EXERCISE OBJECTIVE: Each line that includes the word "space" should be copied from the records.

Stored items:
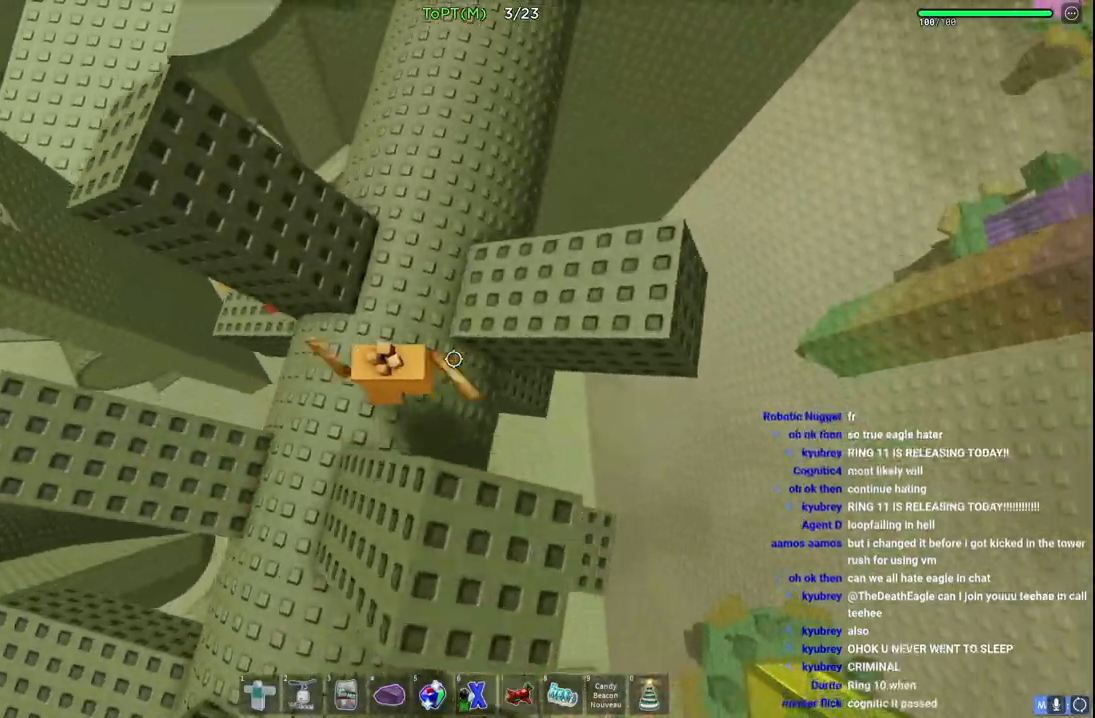
{"keys": ["d", "space", "w"], "events": [[150, "d", "down"]]}
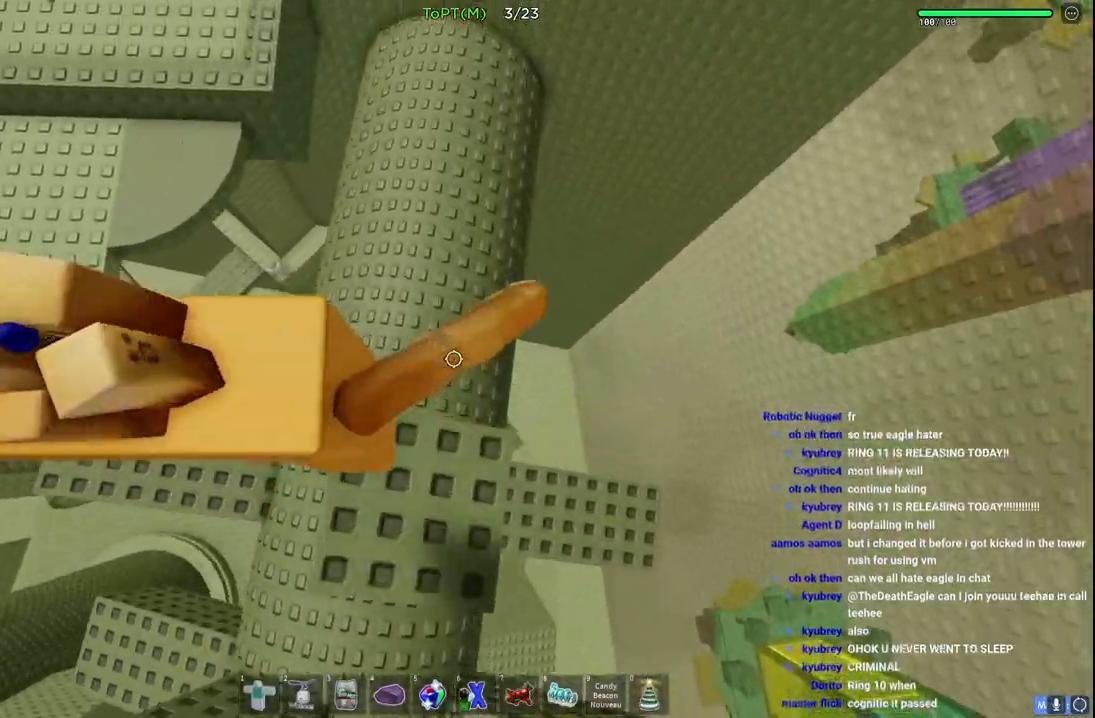
{"keys": ["w"], "events": [[100, "space", "up"], [183, "d", "up"]]}
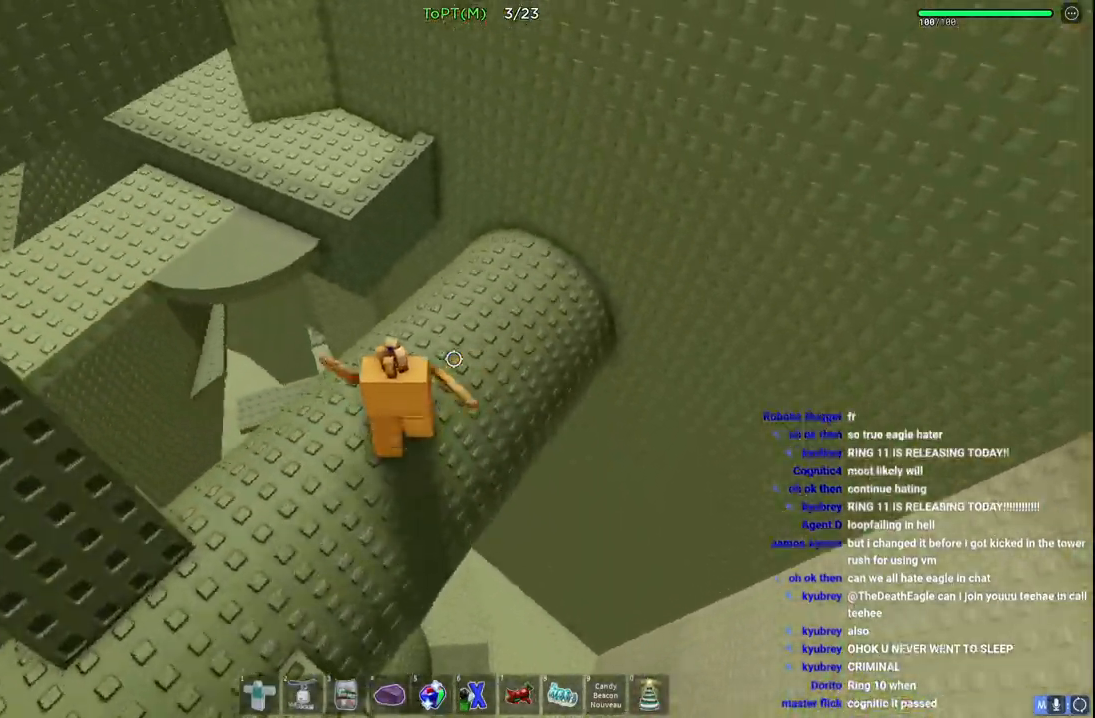
{"keys": ["w"], "events": [[217, "space", "down"], [450, "space", "up"]]}
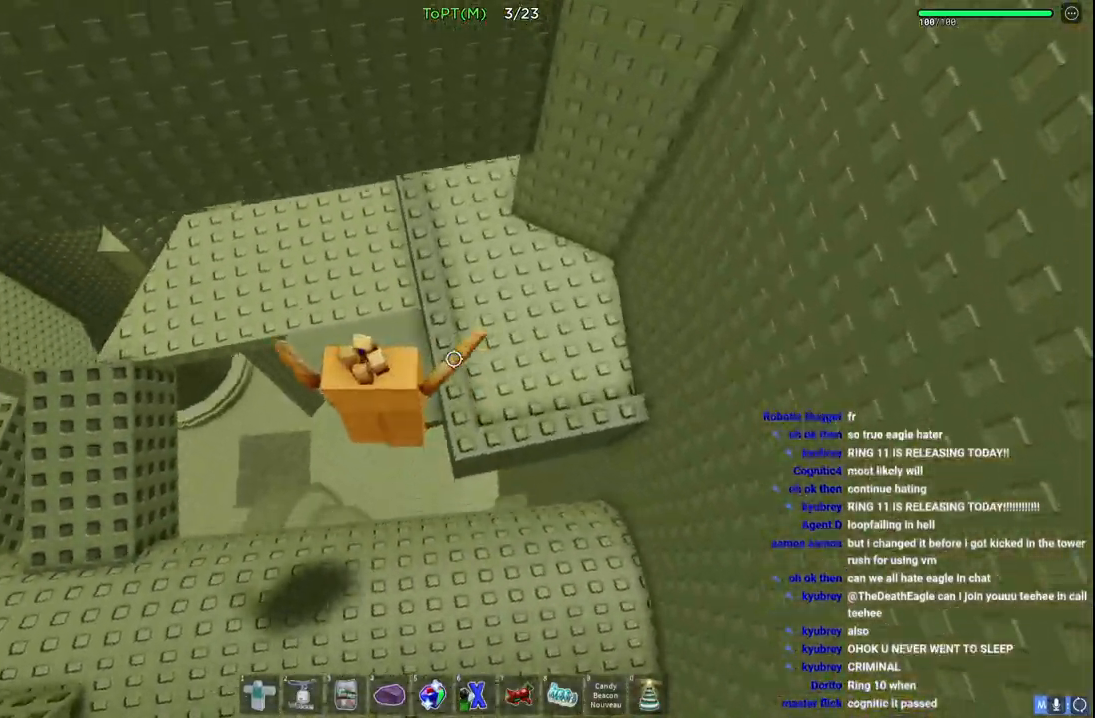
{"keys": ["a", "w"], "events": [[450, "a", "down"]]}
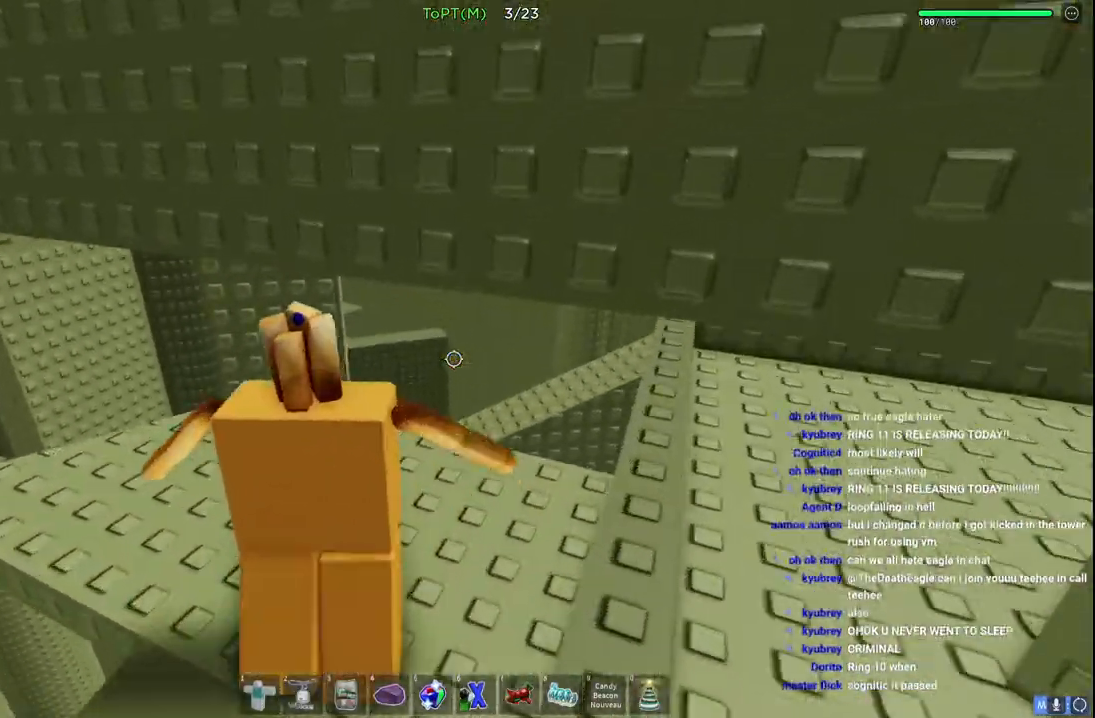
{"keys": ["d", "w"], "events": [[233, "a", "up"], [283, "w", "up"], [433, "d", "down"], [433, "w", "down"]]}
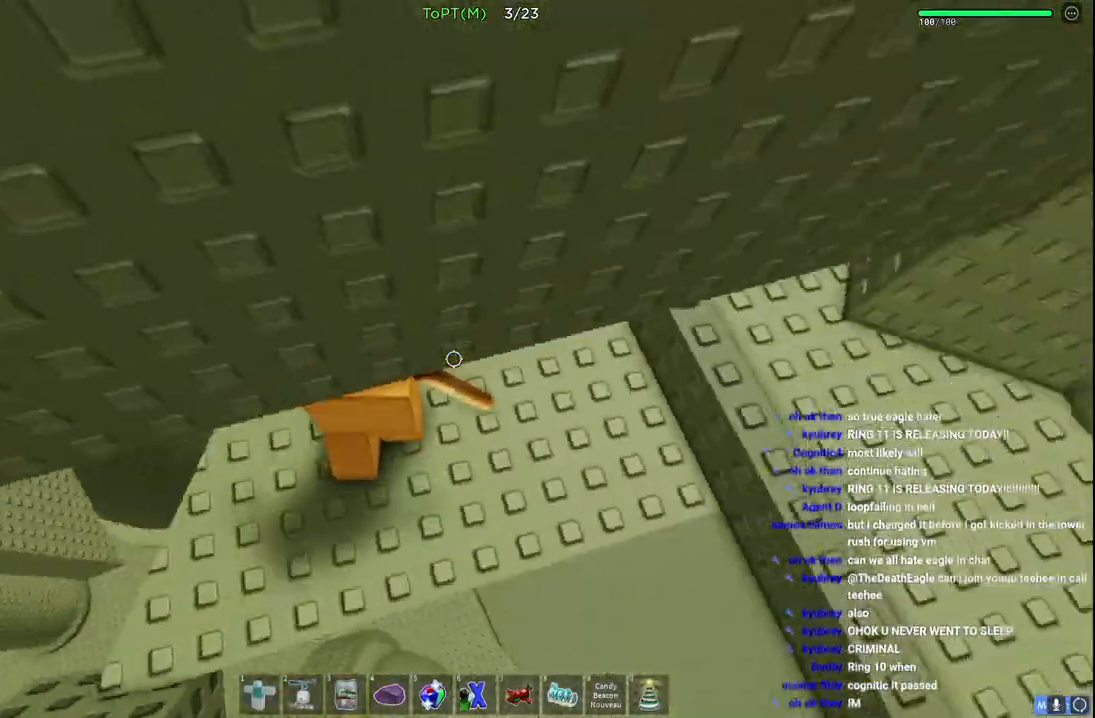
{"keys": ["w"], "events": [[300, "d", "up"]]}
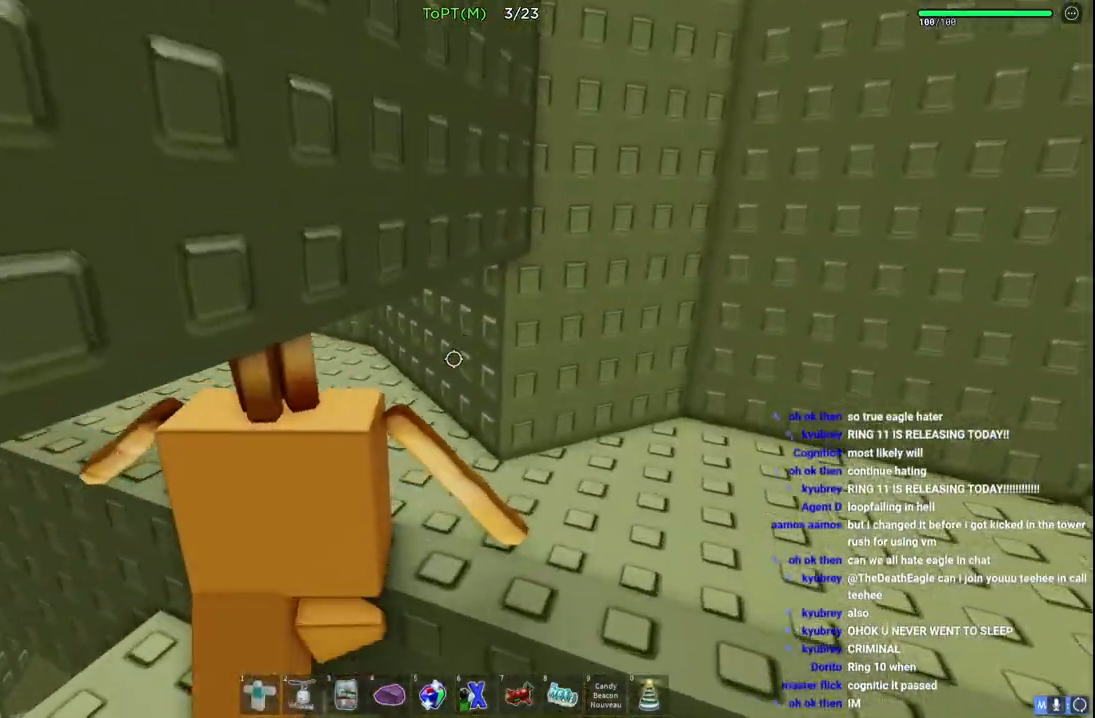
{"keys": ["d", "space", "w"], "events": [[150, "a", "down"], [350, "space", "down"], [383, "a", "up"], [417, "d", "down"]]}
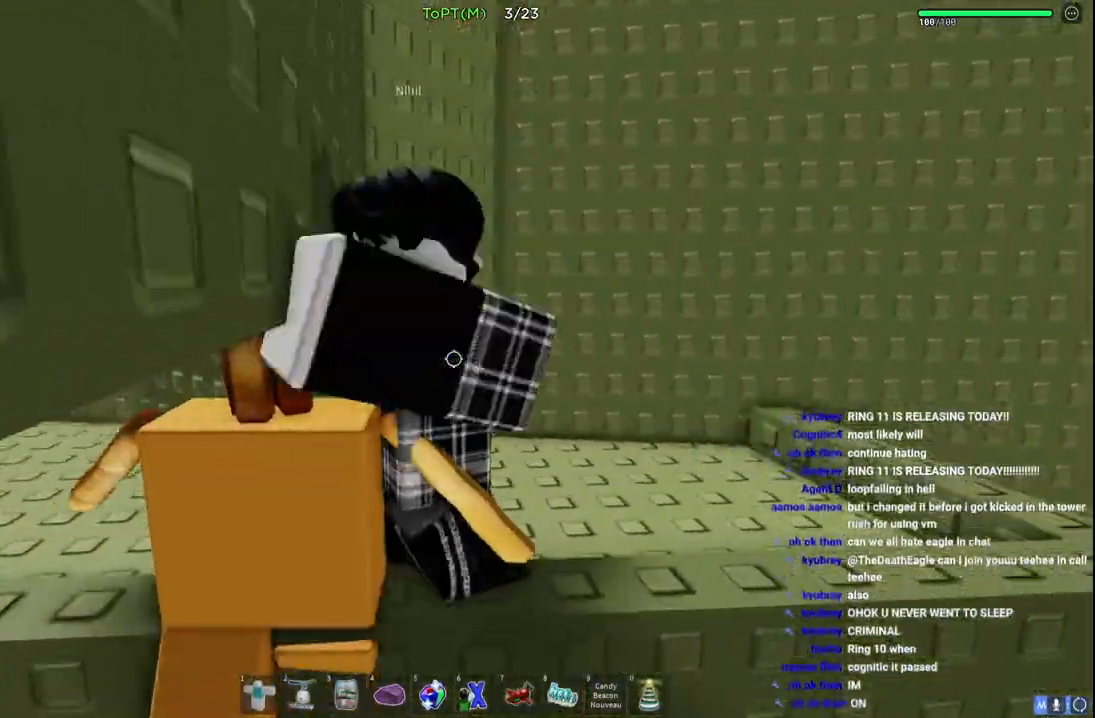
{"keys": [], "events": [[283, "space", "up"], [317, "d", "up"], [433, "w", "up"]]}
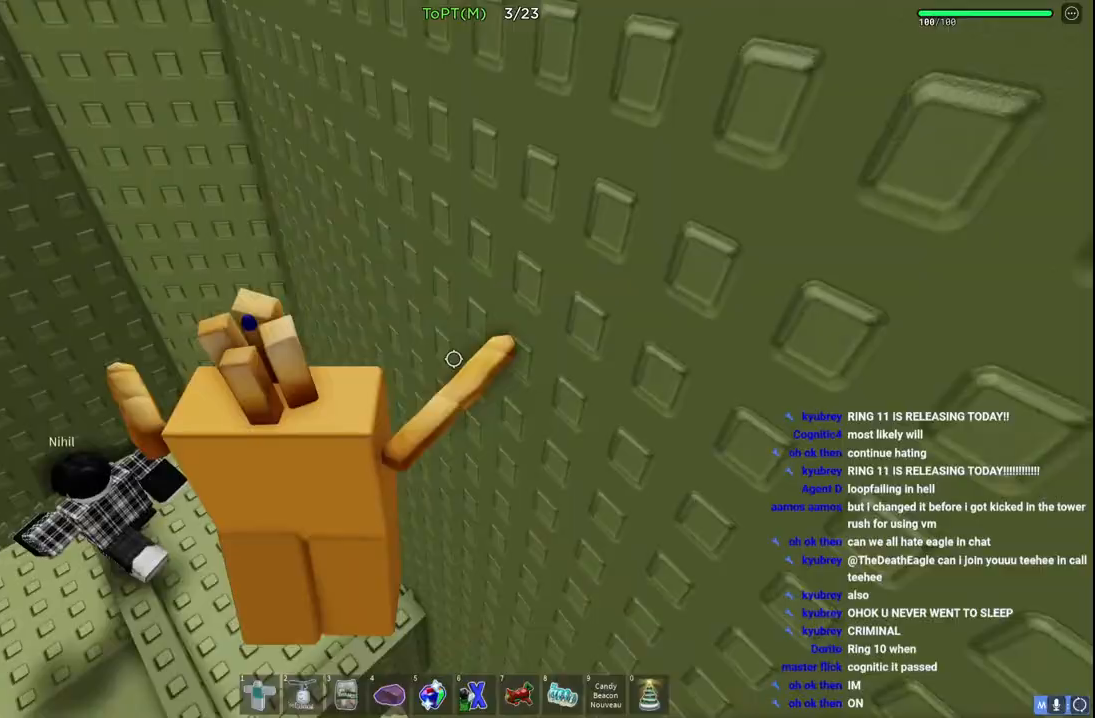
{"keys": ["w"], "events": [[67, "a", "down"], [117, "w", "down"], [317, "a", "up"]]}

EXERCISE RESULT:
{"keys": ["d", "space", "w"], "events": [[150, "d", "down"]]}
{"keys": ["w"], "events": [[100, "space", "up"], [183, "d", "up"]]}
{"keys": ["w"], "events": [[217, "space", "down"], [450, "space", "up"]]}
{"keys": ["d", "space", "w"], "events": [[150, "a", "down"], [350, "space", "down"], [383, "a", "up"], [417, "d", "down"]]}
{"keys": [], "events": [[283, "space", "up"], [317, "d", "up"], [433, "w", "up"]]}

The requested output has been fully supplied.